What do you do when your grandfather and grandmother own an amusement park? Well, you help out of course. It is a family run park, and if you are Reilly Rhoades, you work there every season, because that is what you do. If your grandmother is making candied apples, you help with that.
And so that is Reilly’s life, until her grandfather dies while trying to figure out how to get people across a river. If you are going to say build a bridge, you are not thinking far enough. But, the show must go on, so to speak, and they open the park, but then her grandmother has a heart attack.
This is the story about a place that is supposed to be happy. Where the slogan is “find your happy” and yet Reilly is not happy. She misses her grandfather, and she is worried about her grandmother…and her aunt…and her cousin…and her mother.
This was a great story. I thought it was going to be about an amusement park, and it was, but it was also about friendships, and learning to let some things go, and to take one day at a time.

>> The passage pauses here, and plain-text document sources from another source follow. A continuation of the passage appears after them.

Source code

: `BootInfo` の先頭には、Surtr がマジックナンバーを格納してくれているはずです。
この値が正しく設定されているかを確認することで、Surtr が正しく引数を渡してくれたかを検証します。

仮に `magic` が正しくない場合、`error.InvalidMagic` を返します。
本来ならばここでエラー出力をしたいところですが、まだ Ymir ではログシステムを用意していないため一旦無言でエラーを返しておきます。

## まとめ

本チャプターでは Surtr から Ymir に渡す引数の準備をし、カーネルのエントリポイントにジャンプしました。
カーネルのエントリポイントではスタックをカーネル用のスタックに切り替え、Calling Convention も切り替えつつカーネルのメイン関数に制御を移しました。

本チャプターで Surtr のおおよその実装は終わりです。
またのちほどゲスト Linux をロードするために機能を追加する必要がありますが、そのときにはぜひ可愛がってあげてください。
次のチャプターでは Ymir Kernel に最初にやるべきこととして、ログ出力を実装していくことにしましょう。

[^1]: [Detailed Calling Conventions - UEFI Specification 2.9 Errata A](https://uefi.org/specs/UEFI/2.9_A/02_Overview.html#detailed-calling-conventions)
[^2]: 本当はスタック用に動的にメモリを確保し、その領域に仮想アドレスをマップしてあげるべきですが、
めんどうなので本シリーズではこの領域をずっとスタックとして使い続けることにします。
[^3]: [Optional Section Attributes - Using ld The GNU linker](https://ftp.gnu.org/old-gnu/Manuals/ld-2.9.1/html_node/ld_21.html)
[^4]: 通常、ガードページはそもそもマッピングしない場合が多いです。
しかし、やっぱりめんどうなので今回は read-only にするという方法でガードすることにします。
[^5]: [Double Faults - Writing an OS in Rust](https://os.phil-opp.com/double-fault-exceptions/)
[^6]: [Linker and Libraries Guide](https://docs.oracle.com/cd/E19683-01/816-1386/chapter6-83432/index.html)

What I really liked was the description of how you go from very low when you first are admitted to the hospital, and how you can excel from there in rehab, as I saw my partner do.
Fun book. Quirky too. Very enjoyable.
Thanks to Netgalley for making this book available for an honest review. This book is coming out the 23rd of September 2025

Reilly’s family has owned an amusement park for over 50 years and with Grandpa gone now, her aunt thinks why own the park anymore. When it reopens for the season, Reilly thinks it doesn’t feel right without Grandpa, but Grandma makes it feel right. When Reilly and Nic find Grandma on the floor, the ambulance is called. Reilly keeps thinking of the signs in town about happiness being around the corner. She wonders if she’ll be able to find it. When they open the park the next day, Reilly makes a new friend, Alex, who is staying for a few weeks. He helps Reilly at the park, and she slowly realizes that even though someone isn’t there with you in your life, thinking about them helps.
Thank you to the publisher and Netgalley for the eARC of this book. All opinions are my own.